Umno leaders voiced concern about unruly crowd behaviour if public rallies are allowed.
Party vice-president Tan Sri Muhyiddin Yassin said: “There is no need for political parties to hold open rallies, as this would allow politicians to hurl abuses and insults at each other.”
Umno Youth chief Datuk Hishammuddin Hussein said: “We will study the decision as various repercussions might arise from the move.
“Among the problems that might arise are those concerning security, as emotions tend to flare when speakers make fiery speeches when campaigning.”

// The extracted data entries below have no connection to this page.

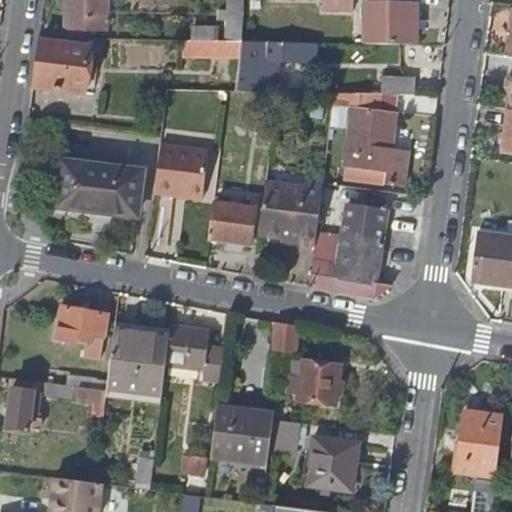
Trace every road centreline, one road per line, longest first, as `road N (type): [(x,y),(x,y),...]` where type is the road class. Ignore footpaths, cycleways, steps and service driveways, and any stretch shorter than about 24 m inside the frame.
road 1 (residential): [(0,252),(430,329)]
road 2 (residential): [(430,329),(474,0)]
road 3 (residential): [(24,0),(0,191)]
road 4 (residential): [(406,511),(430,329)]
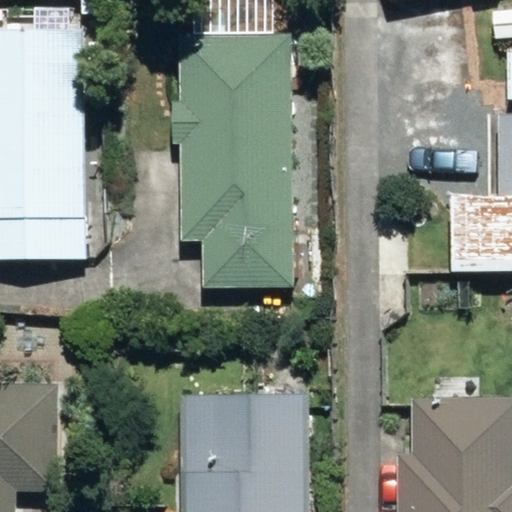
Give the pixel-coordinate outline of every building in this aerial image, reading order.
[(511,14),(501,15),(502,41),(511,41),(511,14)] [(0,266),(101,267),(100,249),(118,248),(117,224),(100,224),(99,38),(0,37),(0,266)] [(216,245),(217,294),(310,294),(307,42),(194,44),(195,107),(187,107),(187,147),(195,147),(196,245),(216,245)] [(0,511),(28,511),(28,495),(71,494),(71,389),(0,389),(0,511)] [(511,511),(511,401),(414,404),(415,461),(401,461),(402,511),(511,511)] [(324,511),(324,404),(194,406),(194,511),(324,511)]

Kedah Barisan Nasional head and Mentri Besar Datuk Seri Syed Razak Syed Zain said: “The ruling party had always abided by directives from the police and conditions imposed by the EC.”
The major opposition parties generally welcomed the move but voiced their reservations about possible restrictions by enforcers.
PAS religious adviser and Kelantan Mentri Besar Datuk Nik Abdul Aziz Nik Mat said: “I hope the Election Commission, while allowing public rallies, will not be biased in its actions against the opposition.
“In a country practising the democratic system, it is only appropriate that public rallies be allowed when a general election is held.”
PAS president and Terengganu Mentri Besar Datuk Seri Abdul Hadi Awang said: “The Election Commission should give a longer period for campaigning, starting from even before Nomination Day.”
DAP chairman Lim Kit Siang said: “The decision to lift the ban on public rallies would be a futile exercise unless it is adhered to by the police and the local authorities.
“The authorities may impose unreasonable restrictions when opposition parties apply for a permit, which is still required under the new ruling.”
Parti Keadilan Rakyat Malaysia pro tem head Datin Seri Dr Wan Azizah Wan Ismail said:
“The police still have say in the matter. We hope the police will not be one-sided when approving permits for the rallies.”
Voters here generally welcomed the move, which they felt was consistent with the maturity of Malaysian voters after years of being an independent nation.
Pharmacist Wilfred De Silva, 57: “Yes, election rallies should be allowed since Malaysia is a democratic country.”
Pensioner Amos Ooi, 60: “If done the right way, there should be no problem in holding election rallies.”